The Missouri Red Cross is still in response mode in the wake of Hurricane Harvey, according to David Griffith, the Central and Northern Missouri chapter's executive director, and as of Thursday, preparations were being made for Hurricane Irma's impact in Florida.
In some Texas communities, though, they've moved on to recovery work.
As of Thursday, he said 88 people had deployed from the Eastern Missouri chapter of the Red Cross — 77 people to Texas and Louisiana and 11 others Wednesday to Florida ahead of Irma.
He said the Red Cross is big enough and has the assets to handle both storms' closely timed impacts to the U.S. and provide services that impacted communities need, though he added Harvey was certainly more than what the Red Cross could have handled on its own.
"We are known as the safety net," he said — arrive quickly, respond and then pass off work to partner agencies.
He's been coordinating the response in three Texas counties to the north and east of San Antonio: Comal, Gonzales and Guadalupe.
He communicates with local officials like mayors, city managers and city council members to give them accurate updates.
The area was not as affected by Harvey as communities closer to the coast along the Gulf of Mexico, but his area is being used to shelter evacuees until they can move back into their home communities.
Mobile feeding and cleanup kits were making it into areas that had been cut off because of water over roads.
As of last Wednesday, Griffith said the Red Cross had 32,000 people housed in 194 shelters in Texas and Louisiana. Supplies had been distributed to more than 90,000 people, and more than 850,000 meals and snacks had been served with 16 mobile kitchens — each one capable of serving 10,000 meals a day.

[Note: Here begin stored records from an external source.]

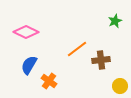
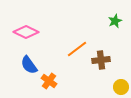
blue semicircle: rotated 66 degrees counterclockwise
yellow circle: moved 1 px right, 1 px down
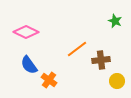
green star: rotated 24 degrees counterclockwise
orange cross: moved 1 px up
yellow circle: moved 4 px left, 6 px up
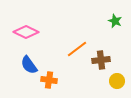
orange cross: rotated 28 degrees counterclockwise
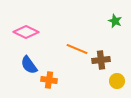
orange line: rotated 60 degrees clockwise
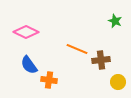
yellow circle: moved 1 px right, 1 px down
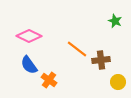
pink diamond: moved 3 px right, 4 px down
orange line: rotated 15 degrees clockwise
orange cross: rotated 28 degrees clockwise
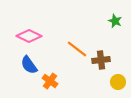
orange cross: moved 1 px right, 1 px down
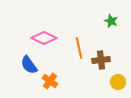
green star: moved 4 px left
pink diamond: moved 15 px right, 2 px down
orange line: moved 2 px right, 1 px up; rotated 40 degrees clockwise
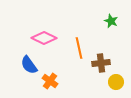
brown cross: moved 3 px down
yellow circle: moved 2 px left
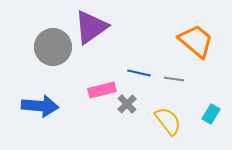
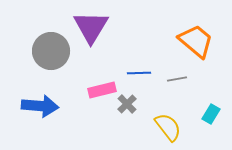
purple triangle: rotated 24 degrees counterclockwise
gray circle: moved 2 px left, 4 px down
blue line: rotated 15 degrees counterclockwise
gray line: moved 3 px right; rotated 18 degrees counterclockwise
yellow semicircle: moved 6 px down
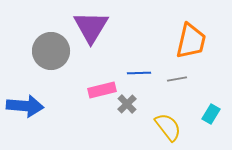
orange trapezoid: moved 5 px left; rotated 63 degrees clockwise
blue arrow: moved 15 px left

More than 200 emergency response vehicles were in Texas and Louisiana, and more were headed that way, plus vehicles bound for Florida.

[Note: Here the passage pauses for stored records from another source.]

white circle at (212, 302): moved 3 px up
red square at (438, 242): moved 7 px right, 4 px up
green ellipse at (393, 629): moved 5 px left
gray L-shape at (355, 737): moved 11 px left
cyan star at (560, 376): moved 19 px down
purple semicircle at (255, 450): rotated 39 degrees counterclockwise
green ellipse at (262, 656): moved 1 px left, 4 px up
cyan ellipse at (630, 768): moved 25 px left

While shelter operations probably won't last until Thanksgiving or December, he said case work, counseling and support of other partner agencies would last at least that long. "It's going to be ongoing for a while," he said of the response to Harvey.
He added after Hurricane Katrina, it took three or four years for affected communities to have some semblance of normalcy.
In terms of how people can help, he said financial support would continue to be critical, for continuing Harvey relief and for what Irma brings.
While he said the agency is trying to be respectful and avoid "donor fatigue," he added "we're talking about people's lives" in the here and now.
One-on-one partnerships like a church in one community adopting another can work well for gathering and delivering material donations, but he said the best thing the general public can do is have a yard or garage sale, sell the items locally and then donate the proceeds.
"We just don't have the capacity to collect all that, transport it and warehouse it down here," he said. He added one warehouse in San Antonio was already completely full of clothes. "The best thing to do would be to write a check."